En su ministerio público, Jesús es presentado a menudo bajo la simbología del pastor. Él es quien conduce al rebaño y quien lo alimenta con su palabra y con su pan. Cuando llega el momento de la muerte, Jesús se convierte en cordero: es sacrificado por los pecados del pueblo como en el rito de la Pascua. Por fin, con su resurrección, Jesús es levantado como gran Pastor de las ovejas y guardián de sus vidas hacia la vida eterna.
Podríamos resumir su vida como un camino de Pastor itinerante a Pastor resucitado, pasando por la experiencia del Cordero. Pastor en su vida pública, Cordero en la Pasión y Pastor de nuevo con la resurrección. Pero la simbología del pastor también se aplica a la muerte de Jesús y la del cordero a su resurrección.
Cuando está a punto de morir, citando unas palabras del profeta Zacarías, Jesús les dice a sus discípulos que todos le abandonarán porque «será herido el Pastor y se dispersarán las ovejas». Por otro lado, en el precioso texto del Buen Pastor del evangelio según san Juan, Jesús recuerda que el Pastor bueno, el bello, el verdadero, es aquel que da la vida por sus ovejas. El Maestro muere, por tanto, no solo como cordero, sino como pastor.
En la gran visión del libro del Apocalipsis, lleno de simbolismos, la gran metáfora es la del Cordero que se opone al Dragón. Este Cordero, degollado pero vivo y en pie, simboliza a Jesús resucitado, que conduce la historia desde la fuerza todopoderosa de Dios, pero desde las claves de la pequeñez de un cordero indefenso.
Jesús resucitado, por tanto, sigue siendo cordero; aquel que mueve la historia de los hombres hacia su plenitud, el que sigue derrotando las fuerzas del mal, es presentado bajo la simbología de ese animal indefenso y silencioso que se deja matar.
El símbolo del pastor y del cordero se complementan y se iluminan para que comprendamos en toda su hondura el misterio de Jesús de Nazaret. La vida pública, la muerte, la resurrección y el señorío sobre la historia, vienen representados bajo la doble figura del pastor y del cordero. El pastor muere, el cordero triunfa; el pastor cuida sus ovejas, pero es también cordero en medio del rebaño.

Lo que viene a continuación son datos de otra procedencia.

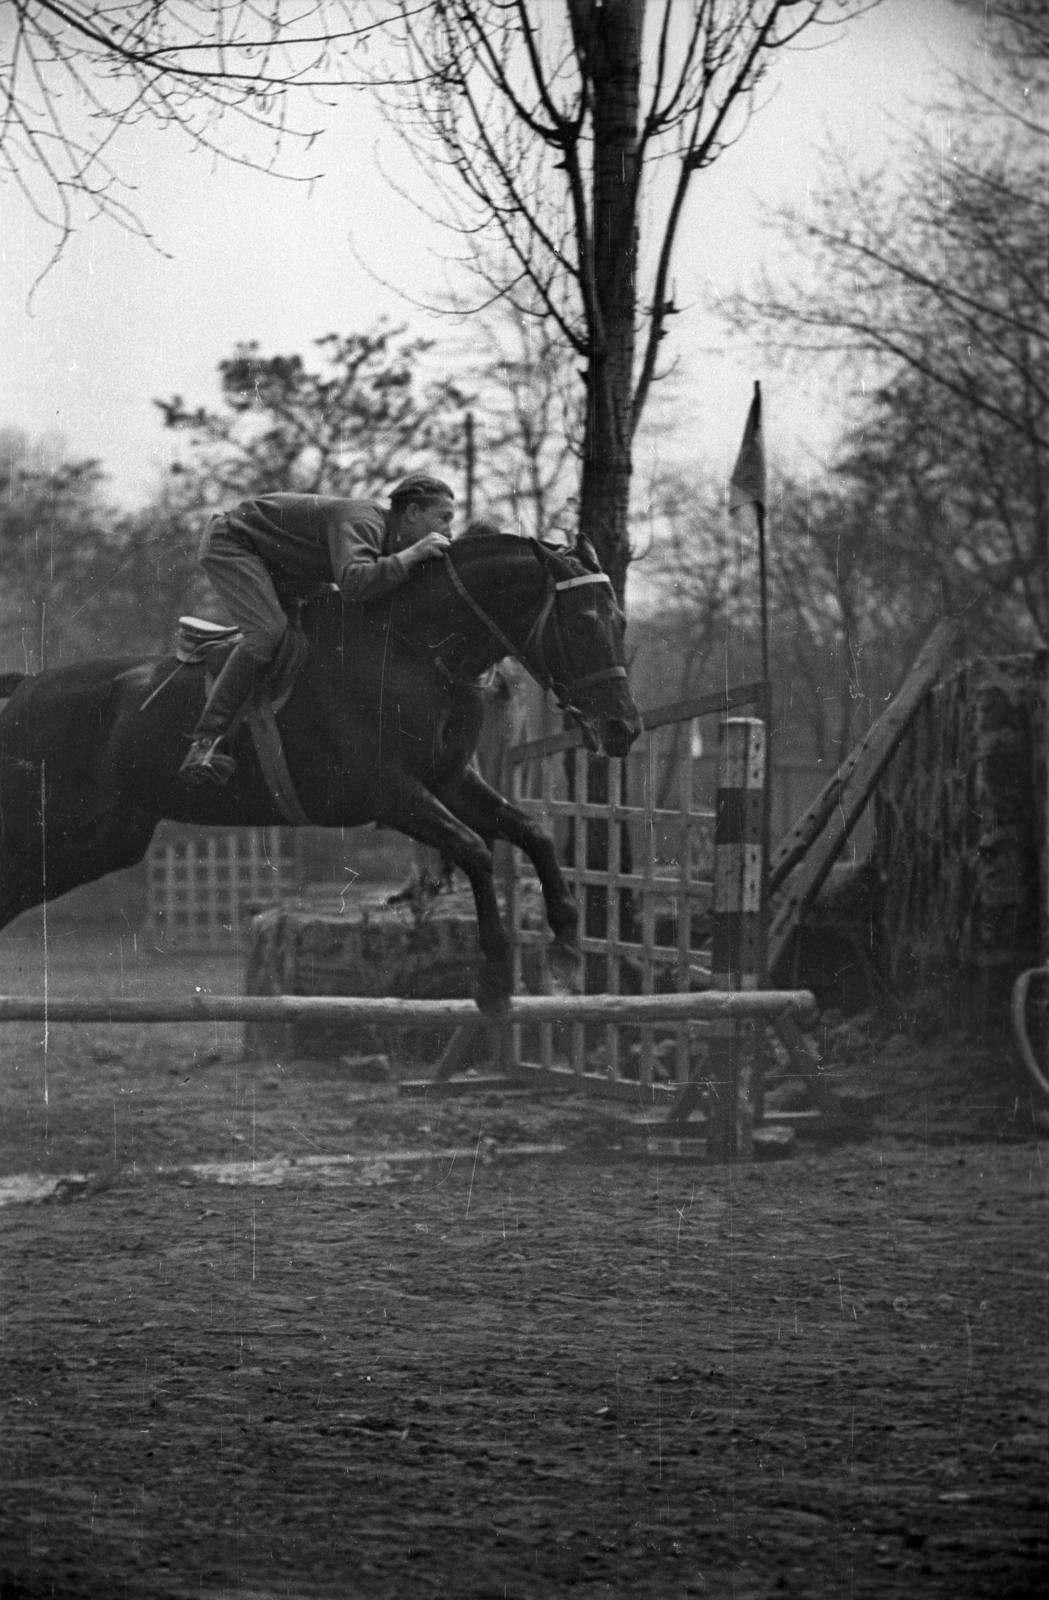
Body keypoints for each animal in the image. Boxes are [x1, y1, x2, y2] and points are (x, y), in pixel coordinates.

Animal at [0, 534, 639, 1011]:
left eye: (622, 621)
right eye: (583, 624)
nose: (622, 728)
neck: (415, 648)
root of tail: (24, 690)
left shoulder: (449, 780)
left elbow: (532, 833)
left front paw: (565, 952)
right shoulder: (390, 792)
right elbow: (475, 849)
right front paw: (497, 979)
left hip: (99, 842)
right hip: (45, 831)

Jesús de Nazaret fue, es y será por siempre Pastor de nuestras vidas y Cordero a nuestro lado.
¿Cuál es el misterio, cuál es la fuerza que mueve a este Pastor para que pueda dar su vida y darnos la vida? El amor por cada una de las ovejas; el amor del Padre del Pastor por cada uno de sus hijos. Por amor se ha encarnado, por amor ha predicado y sanado, por amor ha dado su vida, por amor ha resucitado, por amor cuida con ternura de cada una de sus criaturas.
Nosotros, aunque somos ovejas descarriadas, errando cada uno por sus propios caminos –como proclama el Canto del Siervo–estamos llamados, como san Pedro, a compartir la doble condición del Maestro: corderos a su lado y pastores en su nombre.
El papa Francisco, que acaba de marcharse, diría que somos «discípulos misioneros»; desde ahí entendemos la doble simbología del cordero y del pastor. Como corderos, nos dejamos conducir por él y estamos llamados a beber su cáliz en silencio; como pastores, nos sabemos invitados a ser apóstoles de su victoria, testigos de su señorío sobre todas las criaturas.
¿Cuál es el requisito que Jesús le pide a Pedro y a todos nosotros para compartir esta misión del Maestro? El amor hacia él; repetido con insistencia, confesado tres veces, con fidelidad, por siempre, para superar negaciones y miedos.
Cristo resucitado hace posible nuestro amor hacia él y nuestro discipulado, él nos hace hijos de Dios y hermanos de todos; él nos convierte en corderos de su rebaño y pastores que colaboran con su entrega para que también las ovejas de lejos puedan incorporarse al redil del Cordero y se alimenten de su amor.
Con las primeras luces del alba, sentados junto a las brasas en las riberas del lago, Jesús nos sale al encuentro y dialoga con nosotros para sostener un amor que está llamado a durar por siempre.